Provenance – get it out – we’re ready
Beyond being a discussant in the conversation. I also gave an intro to provenance research based on the categorization of content, management and use produced in the Provenance Incubator. Luc Moreau, Olaf Hartig and Paolo Missier gave a walkthrough of the PROV spec coming from the W3C. We had some interesting technical feedback but the general impression I got was – it looks pretty good, get it out there, this is something we need and can use – now.
For example, I had discussions with Manuel Salvadores about using PROV as the ontology for describing provenance in BioPortal. Satya S. Sahoo (a working group member) is extending PROV for capturing provenance in sleep studies. There was discussion of connecting PROV with the Semantic Sensor Network ontology. As with other Semantic Web standards, PROV will provide the basis for both applications and future research. It’s now up to us as working group to get these documents out.

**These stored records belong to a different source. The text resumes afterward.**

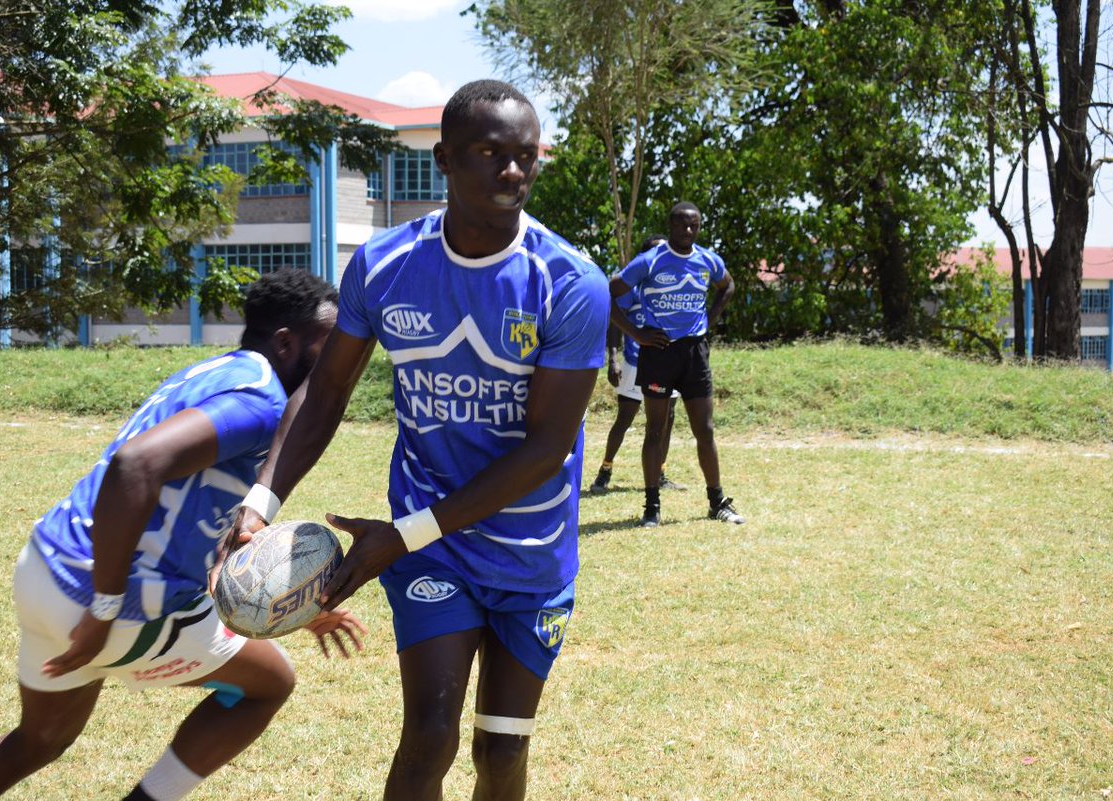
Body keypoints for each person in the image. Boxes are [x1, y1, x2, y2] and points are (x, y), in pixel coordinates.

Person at [218, 79, 610, 801]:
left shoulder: (570, 282)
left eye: (526, 156)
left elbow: (546, 447)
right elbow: (326, 389)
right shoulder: (386, 264)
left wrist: (401, 534)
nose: (514, 171)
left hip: (529, 548)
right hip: (432, 541)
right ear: (445, 159)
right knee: (429, 734)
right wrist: (262, 497)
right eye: (491, 153)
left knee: (499, 750)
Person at [0, 268, 367, 801]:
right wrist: (105, 607)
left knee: (41, 739)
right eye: (331, 345)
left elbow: (199, 522)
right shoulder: (262, 402)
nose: (342, 362)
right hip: (106, 600)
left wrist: (294, 604)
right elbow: (137, 466)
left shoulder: (215, 373)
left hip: (46, 568)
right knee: (269, 683)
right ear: (286, 342)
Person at [608, 201, 745, 528]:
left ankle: (717, 502)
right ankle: (651, 506)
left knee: (705, 429)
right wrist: (636, 334)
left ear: (699, 227)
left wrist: (709, 320)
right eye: (682, 225)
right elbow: (607, 294)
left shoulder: (707, 259)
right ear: (670, 226)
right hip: (659, 352)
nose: (688, 231)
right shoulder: (650, 260)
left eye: (694, 225)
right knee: (656, 429)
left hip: (694, 352)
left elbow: (728, 286)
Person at [589, 235, 684, 495]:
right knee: (625, 419)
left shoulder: (674, 285)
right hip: (635, 362)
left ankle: (660, 473)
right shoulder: (632, 286)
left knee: (667, 420)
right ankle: (605, 470)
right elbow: (614, 322)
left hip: (667, 364)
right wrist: (613, 359)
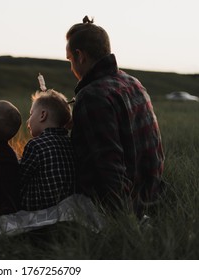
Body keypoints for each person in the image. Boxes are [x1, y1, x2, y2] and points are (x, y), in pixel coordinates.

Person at [65, 16, 165, 216]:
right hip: (153, 196)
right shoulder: (132, 82)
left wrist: (125, 220)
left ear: (80, 56)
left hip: (122, 208)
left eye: (69, 59)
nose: (71, 66)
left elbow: (109, 166)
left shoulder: (92, 95)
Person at [20, 89, 76, 211]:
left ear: (42, 115)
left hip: (40, 207)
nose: (28, 121)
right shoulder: (72, 143)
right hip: (68, 205)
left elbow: (20, 178)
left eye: (31, 114)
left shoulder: (35, 145)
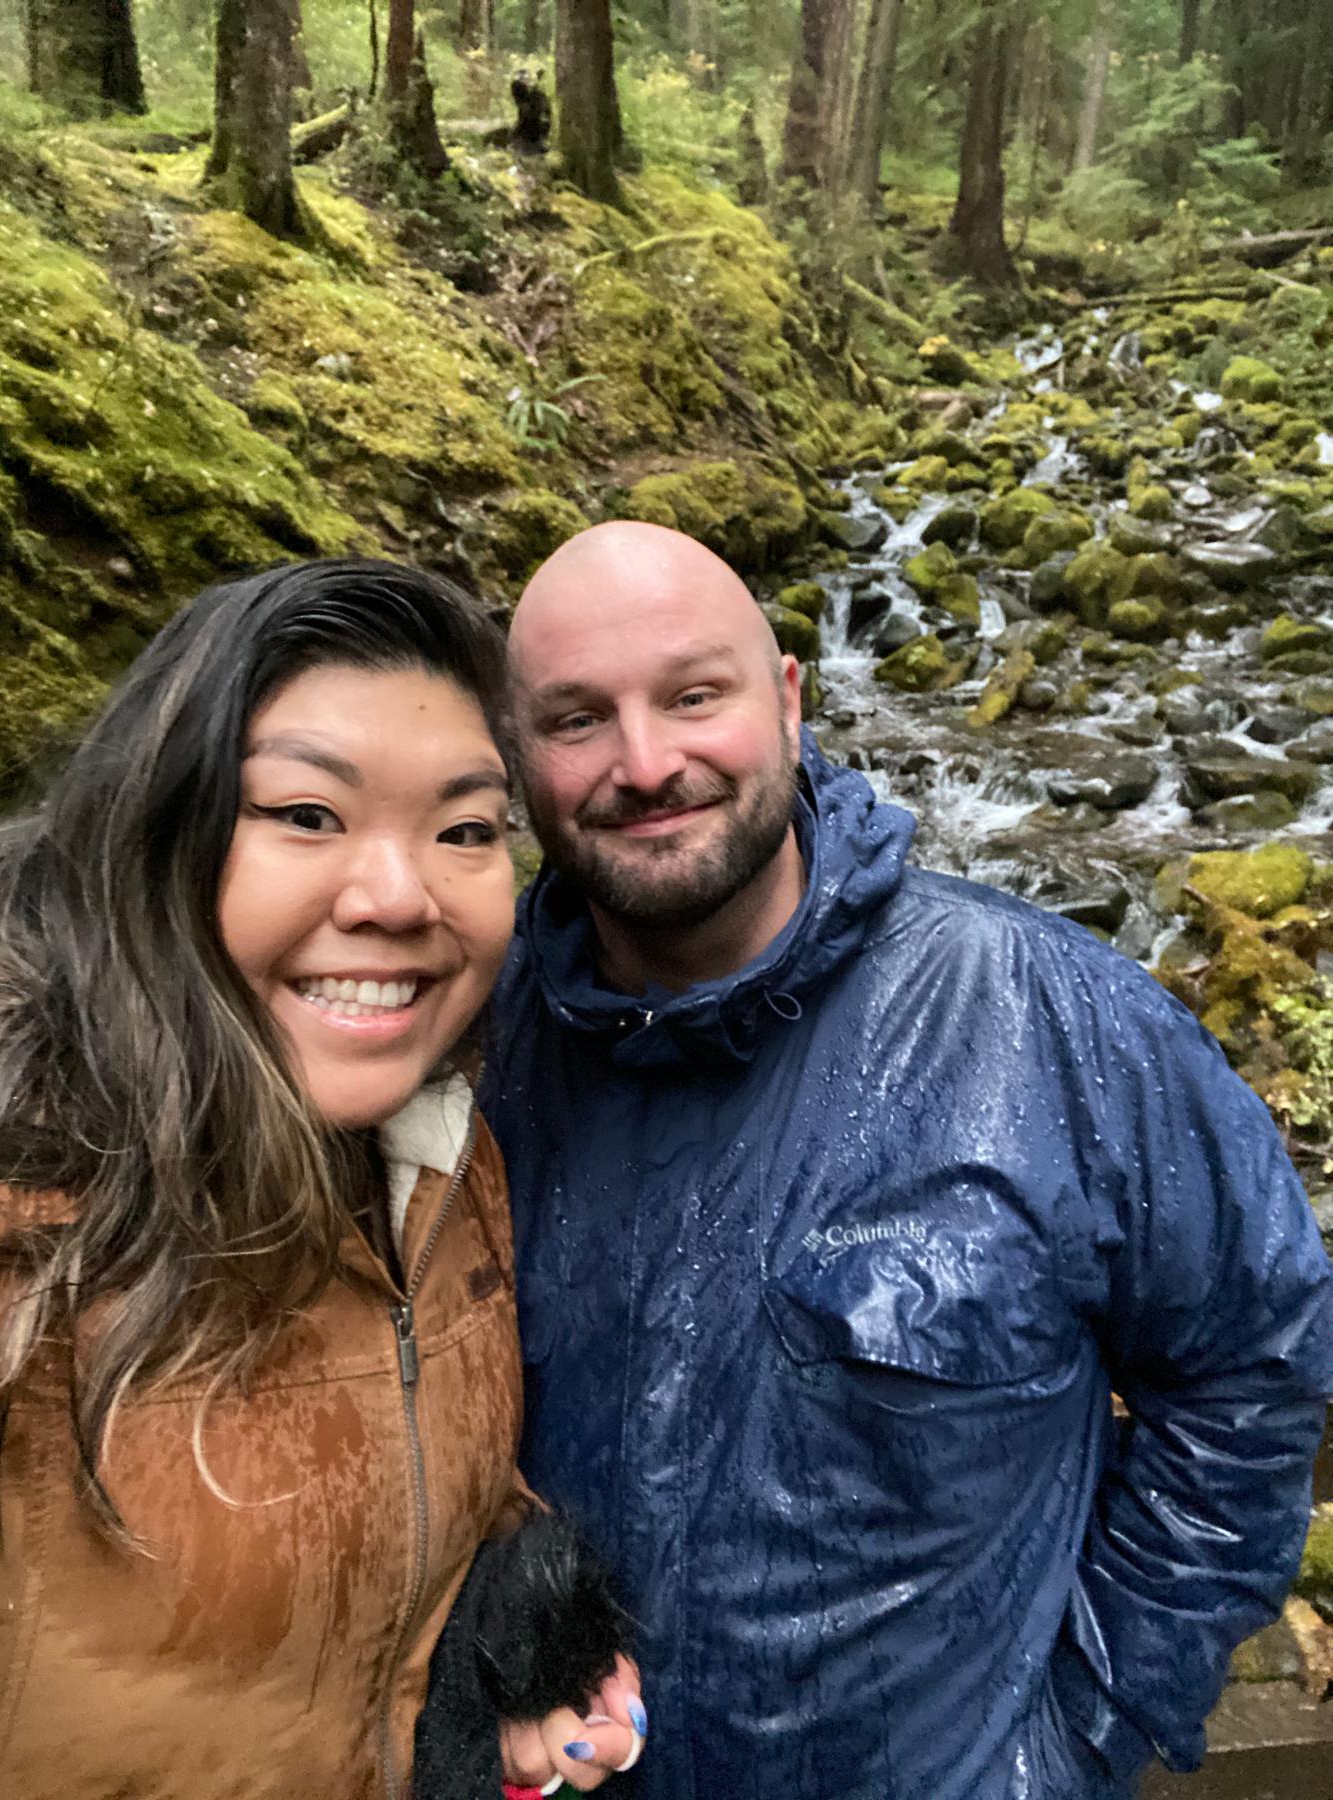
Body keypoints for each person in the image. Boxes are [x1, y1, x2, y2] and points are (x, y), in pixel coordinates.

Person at [485, 520, 1333, 1800]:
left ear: (788, 698)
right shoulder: (467, 1044)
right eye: (577, 720)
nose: (645, 763)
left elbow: (1251, 1367)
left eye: (695, 696)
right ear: (515, 756)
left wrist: (1081, 1731)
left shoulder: (1057, 1021)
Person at [0, 559, 643, 1800]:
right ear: (158, 832)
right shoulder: (15, 1222)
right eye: (305, 814)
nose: (399, 897)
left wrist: (483, 1678)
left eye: (465, 830)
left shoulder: (445, 1155)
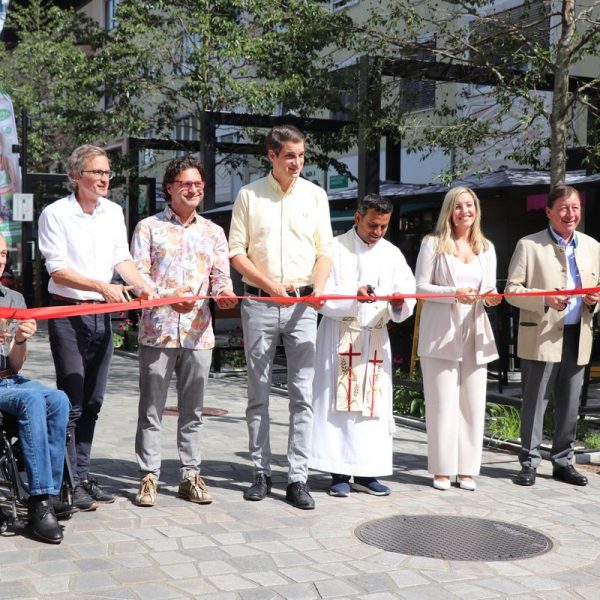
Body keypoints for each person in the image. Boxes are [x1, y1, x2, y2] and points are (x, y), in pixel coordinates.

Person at [38, 144, 156, 511]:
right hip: (68, 313)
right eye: (97, 172)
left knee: (93, 401)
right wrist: (101, 286)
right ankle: (64, 481)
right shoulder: (55, 214)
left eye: (107, 172)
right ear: (76, 177)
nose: (105, 178)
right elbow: (56, 269)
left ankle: (82, 474)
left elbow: (122, 259)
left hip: (103, 314)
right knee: (70, 401)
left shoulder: (114, 212)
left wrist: (143, 286)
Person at [229, 124, 333, 510]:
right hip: (259, 304)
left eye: (302, 155)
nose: (298, 162)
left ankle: (298, 478)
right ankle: (260, 471)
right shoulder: (248, 196)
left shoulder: (315, 195)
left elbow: (325, 249)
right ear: (271, 156)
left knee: (302, 395)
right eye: (290, 155)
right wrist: (270, 285)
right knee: (258, 391)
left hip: (304, 306)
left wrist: (318, 287)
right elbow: (236, 252)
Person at [130, 156, 237, 507]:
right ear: (170, 188)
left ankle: (190, 474)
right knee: (152, 408)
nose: (194, 189)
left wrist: (223, 295)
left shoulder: (214, 232)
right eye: (186, 184)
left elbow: (220, 278)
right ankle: (149, 475)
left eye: (198, 184)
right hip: (157, 330)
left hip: (198, 332)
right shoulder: (148, 227)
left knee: (193, 411)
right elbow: (139, 278)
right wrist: (165, 298)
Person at [309, 194, 416, 497]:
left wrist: (399, 302)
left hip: (375, 339)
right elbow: (320, 294)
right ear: (358, 218)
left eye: (383, 226)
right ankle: (339, 472)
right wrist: (352, 295)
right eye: (372, 225)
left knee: (373, 408)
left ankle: (368, 473)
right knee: (339, 406)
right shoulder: (334, 248)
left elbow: (408, 293)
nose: (378, 232)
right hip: (339, 336)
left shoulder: (392, 253)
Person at [506, 184, 600, 487]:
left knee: (570, 403)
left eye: (574, 207)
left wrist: (594, 301)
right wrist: (544, 299)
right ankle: (529, 462)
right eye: (563, 207)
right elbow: (511, 292)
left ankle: (563, 462)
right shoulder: (529, 245)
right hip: (542, 335)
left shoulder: (593, 247)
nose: (569, 214)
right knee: (536, 402)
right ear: (548, 211)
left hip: (578, 334)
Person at [415, 186, 501, 491]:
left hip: (475, 332)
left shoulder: (486, 248)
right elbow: (420, 288)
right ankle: (441, 469)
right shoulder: (433, 244)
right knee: (442, 403)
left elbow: (488, 289)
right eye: (459, 206)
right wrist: (453, 294)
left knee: (473, 404)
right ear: (449, 211)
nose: (465, 211)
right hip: (440, 333)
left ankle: (467, 470)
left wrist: (491, 299)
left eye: (470, 205)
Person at [0, 233, 74, 543]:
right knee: (31, 400)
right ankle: (39, 501)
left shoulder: (13, 300)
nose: (0, 259)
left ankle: (51, 491)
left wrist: (20, 340)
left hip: (7, 378)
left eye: (3, 254)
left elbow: (16, 366)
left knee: (58, 398)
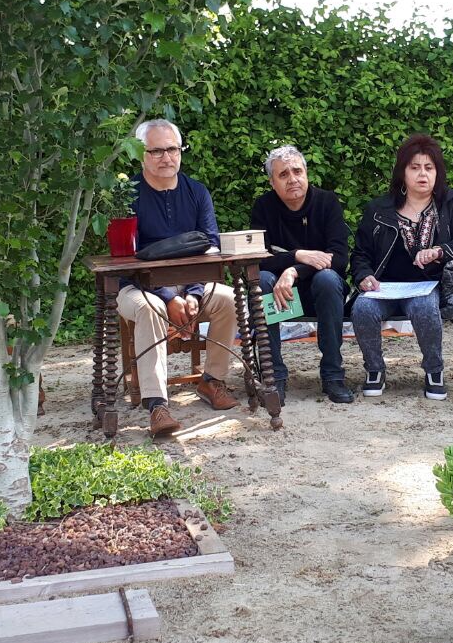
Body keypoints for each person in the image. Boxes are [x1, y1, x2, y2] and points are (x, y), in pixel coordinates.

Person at [117, 119, 240, 438]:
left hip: (193, 283)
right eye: (156, 150)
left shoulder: (197, 192)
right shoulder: (125, 194)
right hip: (137, 287)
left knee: (228, 299)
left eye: (172, 149)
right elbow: (127, 259)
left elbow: (209, 246)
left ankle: (212, 381)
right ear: (141, 154)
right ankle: (157, 405)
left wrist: (194, 295)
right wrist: (171, 298)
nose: (166, 157)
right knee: (150, 308)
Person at [350, 134, 453, 401]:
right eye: (415, 167)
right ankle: (374, 369)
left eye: (429, 168)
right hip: (384, 286)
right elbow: (360, 254)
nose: (422, 174)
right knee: (362, 308)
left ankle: (434, 370)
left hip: (426, 286)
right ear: (402, 172)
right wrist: (364, 276)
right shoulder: (378, 209)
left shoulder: (448, 203)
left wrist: (441, 251)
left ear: (437, 173)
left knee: (423, 307)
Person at [250, 145, 354, 404]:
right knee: (262, 280)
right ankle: (274, 377)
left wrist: (293, 271)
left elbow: (339, 259)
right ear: (272, 182)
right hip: (281, 299)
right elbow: (257, 260)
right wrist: (298, 255)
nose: (293, 179)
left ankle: (332, 375)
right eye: (283, 174)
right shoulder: (263, 207)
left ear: (307, 174)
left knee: (329, 278)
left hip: (321, 296)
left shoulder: (327, 202)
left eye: (297, 171)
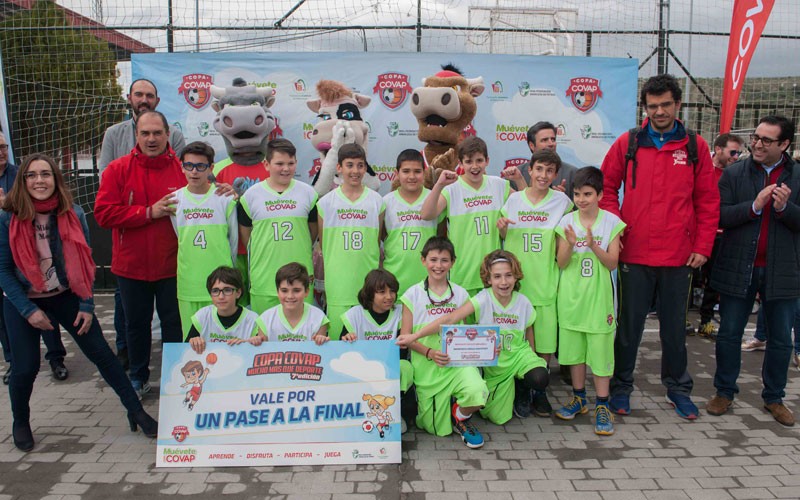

Embracing other communities
I think the community as a whole has been doing a good job in embracing other communities. This has been shown by those working on RDF stores who have embraced the database community. Also in semantic search there is a good conversation that is bridging the IR community and the database field. Interestingly, semantic search is really a driver of that conversation. I learned about a good survey paper by Thanh Tran and Peter Mika at Dagstuhl – highly recommended.
Federation is a spectrum
There was lots of talk about federation at the symposium. My general impression is that federation is not something that we can say yes or no. Instead different applications will require different kinds of federation. I think there is lots of room to research how we can systematically place systems on the federation spectrum. I come with a series of requirements, where and how should I include federation in my data management scheme. For example, I may want to trade-of computational overhead for space as suggested by Olaf Hartig in his Link Traversal Based Query Execution approach (i.e. follow your nose). This caused some of the most entertaining discussions at the symposium. Should you need a data center to query the Web of Data? Let’s find out.
I think the report coming from this symposium will provide a good document sketching out the research challenges in semantic data management for the next several years. I’m looking forward to it. I’ll end with a quote from a slide in José Manuel Gomez-Perez‘s talk. According to the IDC 2011 Digital Universe study, metadata is the fastest growing data category.
There’s demand for the work we are doing and there are many challenges remaining – this promises to be a fun couple of years.